Żużel. Grał za Goslinga i w „Terminatorze”. Kilka lat wcześniej został mistrzem Polski

Rick Miller, amerykański żużlowiec, który zasłynął sukcesami na torach w Europie i USA, po zakończeniu kariery sportowej zaskoczył wszystkich, przenosząc swoje umiejętności na plan filmowy.”, — informuje: sportowefakty.wp.pl

Rick Miller, a właściwie to Richard Leonard Miller, przyszedł na świat 12 stycznia 1961 roku w Los Angeles. Od najmłodszych lat wykazywał zainteresowanie sportem. Jako nastolatek odnosił sukcesy w wyścigach BMX, zdobywając krajowe tytuły. Kolejnym krokiem w jego karierze był motocross w Kalifornii, a w wieku 20 lat trafił do żużla – sportu, który zdefiniował jego życie.

Przez życie razem z Coventry Bees

Już po kilku miesiącach treningów zaczął odnosić pierwsze sukcesy na krajowym podwórku. W Venturze zdobył tytuł mistrza toru, a chwilę później triumfował w „US Open” w Nowym Jorku. Jego osiągnięcia na rodzimych torach zwróciły uwagę brytyjskich klubów. Otrzymał kilka propozycji, a walkę o podpis wygrała ekipa Swindon Robins.

ZOBACZ WIDEO: Stal czeka kryzys? „Nie będzie nas stać na tak wysokie kontrakty”

Amerykanin jednak w barwach Rudzików nie wystartował, bo choć faktycznie planował angaż w tej ekipie, to ostatecznie autograf złożył pod kontraktem z Coventry Bees.

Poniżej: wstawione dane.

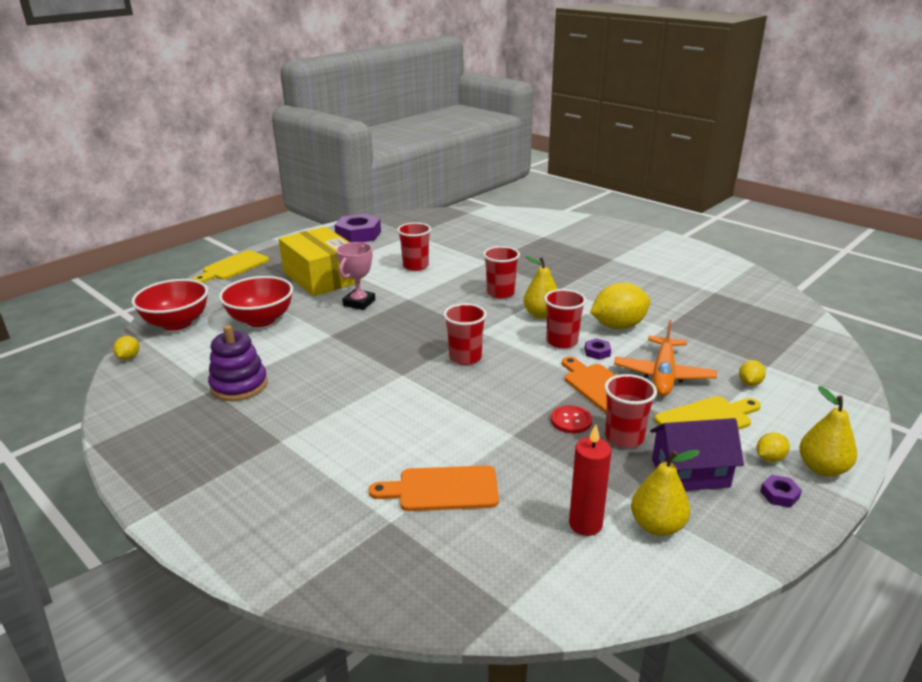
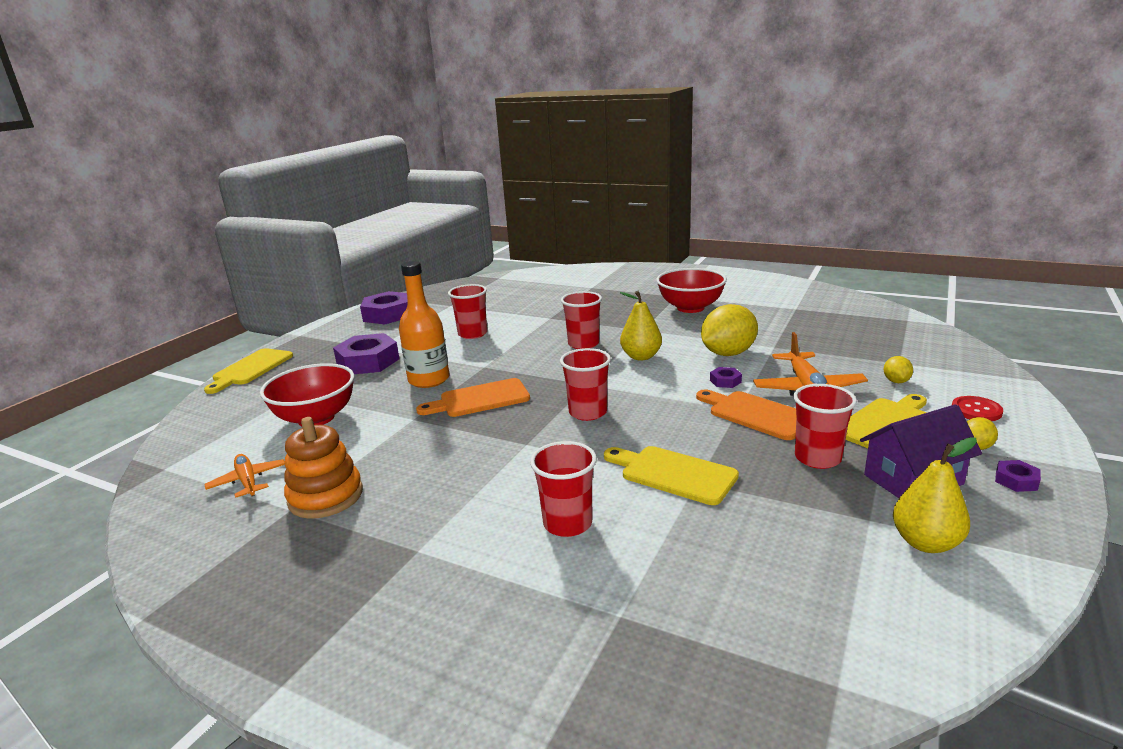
camera: 15 degrees left, 5 degrees down
yellow lemon [113,336,139,360] -> none
red bowl [131,279,208,331] -> red bowl moved to [656,268,727,313]
purple stacking toy [208,325,268,401] -> orange stacking toy [284,417,363,519]
yellow box [279,226,361,296] -> purple nut [333,333,399,374]
pink trophy [336,242,375,310] -> orange bottle [399,261,450,388]
orange cutting board [368,465,499,511] -> orange cutting board moved to [416,378,530,417]
red cup [544,289,586,349] -> red cup moved to [530,441,597,537]
red button [551,405,592,434] -> red button moved to [952,396,1003,421]
red candle [569,424,611,536] -> none
yellow pear [799,386,857,477] -> none
none -> orange plane [204,454,285,498]
none -> yellow cutting board [604,446,739,505]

Zapewne nie spodziewał się wówczas, że zostanie tam nie tylko na kilka lat, ale będzie to zarazem jego jedyny pracodawca w Wielkiej Brytanii.

Z Coventry Bees zdobył cztery medale – dwa złote w latach 1987 i 1988 oraz dwa brązowe w 1983 i 1985 roku. Dzięki swoim wynikom szybko trafił do reprezentacji USA, debiutując w finale Drużynowych Mistrzostw Świata w 1983 roku w Vojens. Choć wtedy nie wyjechał na tor, jego drużyna wywalczyła brązowy medal. Po kilku latach przerwy Miller wrócił do kadry w 1986 roku. W finale DMŚ zastąpił Bobby’ego Schwartza, jednak nie osiągnął spektakularnych wyników. Mimo to miał udział w zdobyciu srebrnego medalu podczas zawodów w Bradford.

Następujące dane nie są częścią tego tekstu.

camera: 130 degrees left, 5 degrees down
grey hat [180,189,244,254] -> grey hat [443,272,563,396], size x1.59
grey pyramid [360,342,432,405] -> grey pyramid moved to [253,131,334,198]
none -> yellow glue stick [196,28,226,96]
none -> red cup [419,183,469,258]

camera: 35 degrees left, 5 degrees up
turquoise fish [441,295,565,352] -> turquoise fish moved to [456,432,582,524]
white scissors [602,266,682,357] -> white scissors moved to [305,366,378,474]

W rywalizacji indywidualnej Miller dwukrotnie awansował do finału mistrzostw świata – w 1990 roku w Bradford zajął dziewiąte miejsce, a dwa lata później we Wrocławiu uplasował się na jedenastej pozycji.

Trafił na mocną ekipę w Polonii

W Polsce jeździł tylko przez dwa sezony. Zadebiutował w 1991 roku w barwach Włókniarza Częstochowa. I w ośmiu spotkaniach wywalczył dla Lwów 76 punktów oraz 7 bonusów, co przy liczbie 38 wyścigów dało mu średnią biegową 2,184. Skuteczniejsi w tamtym sezonie byli jedynie Todd Wiltshire, Sławomir Drabik i Adam Vandirek.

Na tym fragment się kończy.